### Work request
The records that follow need to be output exactly as they are.

════════════════════

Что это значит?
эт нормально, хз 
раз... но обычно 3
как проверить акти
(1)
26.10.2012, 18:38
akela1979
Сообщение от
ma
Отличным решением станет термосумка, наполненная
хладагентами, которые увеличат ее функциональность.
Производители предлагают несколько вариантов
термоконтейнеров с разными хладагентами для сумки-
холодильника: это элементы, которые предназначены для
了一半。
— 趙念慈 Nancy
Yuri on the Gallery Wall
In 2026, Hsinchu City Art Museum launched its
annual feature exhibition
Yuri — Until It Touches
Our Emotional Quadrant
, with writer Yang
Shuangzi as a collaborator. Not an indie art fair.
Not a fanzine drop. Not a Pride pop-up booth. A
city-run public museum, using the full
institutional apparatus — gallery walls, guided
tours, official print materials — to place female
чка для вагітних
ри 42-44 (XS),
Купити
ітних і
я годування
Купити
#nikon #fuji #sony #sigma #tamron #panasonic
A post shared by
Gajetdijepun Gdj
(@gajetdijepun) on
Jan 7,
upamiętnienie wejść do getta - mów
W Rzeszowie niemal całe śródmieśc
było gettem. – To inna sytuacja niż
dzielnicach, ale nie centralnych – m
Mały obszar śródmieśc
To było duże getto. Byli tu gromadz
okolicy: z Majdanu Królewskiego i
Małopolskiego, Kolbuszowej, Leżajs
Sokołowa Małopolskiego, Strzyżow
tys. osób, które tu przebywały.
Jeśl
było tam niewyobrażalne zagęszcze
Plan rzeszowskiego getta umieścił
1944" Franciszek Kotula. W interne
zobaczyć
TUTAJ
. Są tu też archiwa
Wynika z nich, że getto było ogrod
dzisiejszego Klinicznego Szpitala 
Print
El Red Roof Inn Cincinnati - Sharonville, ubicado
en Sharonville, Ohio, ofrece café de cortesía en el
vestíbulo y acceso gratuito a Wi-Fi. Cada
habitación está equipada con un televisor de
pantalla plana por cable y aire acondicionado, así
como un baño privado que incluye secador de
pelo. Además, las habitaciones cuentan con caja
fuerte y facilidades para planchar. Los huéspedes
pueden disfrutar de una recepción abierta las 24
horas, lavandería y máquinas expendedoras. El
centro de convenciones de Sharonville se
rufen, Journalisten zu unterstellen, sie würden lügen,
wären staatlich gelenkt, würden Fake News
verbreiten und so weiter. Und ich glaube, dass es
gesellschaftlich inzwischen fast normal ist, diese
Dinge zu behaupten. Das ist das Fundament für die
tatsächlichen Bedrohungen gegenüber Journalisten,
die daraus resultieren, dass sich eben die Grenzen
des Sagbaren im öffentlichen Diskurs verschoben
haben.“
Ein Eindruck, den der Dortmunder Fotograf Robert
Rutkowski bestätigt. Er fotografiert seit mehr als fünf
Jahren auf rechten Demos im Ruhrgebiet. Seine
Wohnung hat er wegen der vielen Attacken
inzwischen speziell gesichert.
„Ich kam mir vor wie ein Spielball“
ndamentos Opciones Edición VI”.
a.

════════════════════

### Answer to this task
Что это значит?
эт нормально, хз 
раз... но обычно 3
как проверить акти
(1)
26.10.2012, 18:38
akela1979
Сообщение от
ma
Отличным решением станет термосумка, наполненная
хладагентами, которые увеличат ее функциональность.
Производители предлагают несколько вариантов
термоконтейнеров с разными хладагентами для сумки-
холодильника: это элементы, которые предназначены для
了一半。
— 趙念慈 Nancy
Yuri on the Gallery Wall
In 2026, Hsinchu City Art Museum launched its
annual feature exhibition
Yuri — Until It Touches
Our Emotional Quadrant
, with writer Yang
Shuangzi as a collaborator. Not an indie art fair.
Not a fanzine drop. Not a Pride pop-up booth. A
city-run public museum, using the full
institutional apparatus — gallery walls, guided
tours, official print materials — to place female
чка для вагітних
ри 42-44 (XS),
Купити
ітних і
я годування
Купити
#nikon #fuji #sony #sigma #tamron #panasonic
A post shared by
Gajetdijepun Gdj
(@gajetdijepun) on
Jan 7,
upamiętnienie wejść do getta - mów
W Rzeszowie niemal całe śródmieśc
było gettem. – To inna sytuacja niż
dzielnicach, ale nie centralnych – m
Mały obszar śródmieśc
To było duże getto. Byli tu gromadz
okolicy: z Majdanu Królewskiego i
Małopolskiego, Kolbuszowej, Leżajs
Sokołowa Małopolskiego, Strzyżow
tys. osób, które tu przebywały.
Jeśl
było tam niewyobrażalne zagęszcze
Plan rzeszowskiego getta umieścił
1944" Franciszek Kotula. W interne
zobaczyć
TUTAJ
. Są tu też archiwa
Wynika z nich, że getto było ogrod
dzisiejszego Klinicznego Szpitala 
Print
El Red Roof Inn Cincinnati - Sharonville, ubicado
en Sharonville, Ohio, ofrece café de cortesía en el
vestíbulo y acceso gratuito a Wi-Fi. Cada
habitación está equipada con un televisor de
pantalla plana por cable y aire acondicionado, así
como un baño privado que incluye secador de
pelo. Además, las habitaciones cuentan con caja
fuerte y facilidades para planchar. Los huéspedes
pueden disfrutar de una recepción abierta las 24
horas, lavandería y máquinas expendedoras. El
centro de convenciones de Sharonville se
rufen, Journalisten zu unterstellen, sie würden lügen,
wären staatlich gelenkt, würden Fake News
verbreiten und so weiter. Und ich glaube, dass es
gesellschaftlich inzwischen fast normal ist, diese
Dinge zu behaupten. Das ist das Fundament für die
tatsächlichen Bedrohungen gegenüber Journalisten,
die daraus resultieren, dass sich eben die Grenzen
des Sagbaren im öffentlichen Diskurs verschoben
haben.“
Ein Eindruck, den der Dortmunder Fotograf Robert
Rutkowski bestätigt. Er fotografiert seit mehr als fünf
Jahren auf rechten Demos im Ruhrgebiet. Seine
Wohnung hat er wegen der vielen Attacken
inzwischen speziell gesichert.
„Ich kam mir vor wie ein Spielball“
ndamentos Opciones Edición VI”.
a.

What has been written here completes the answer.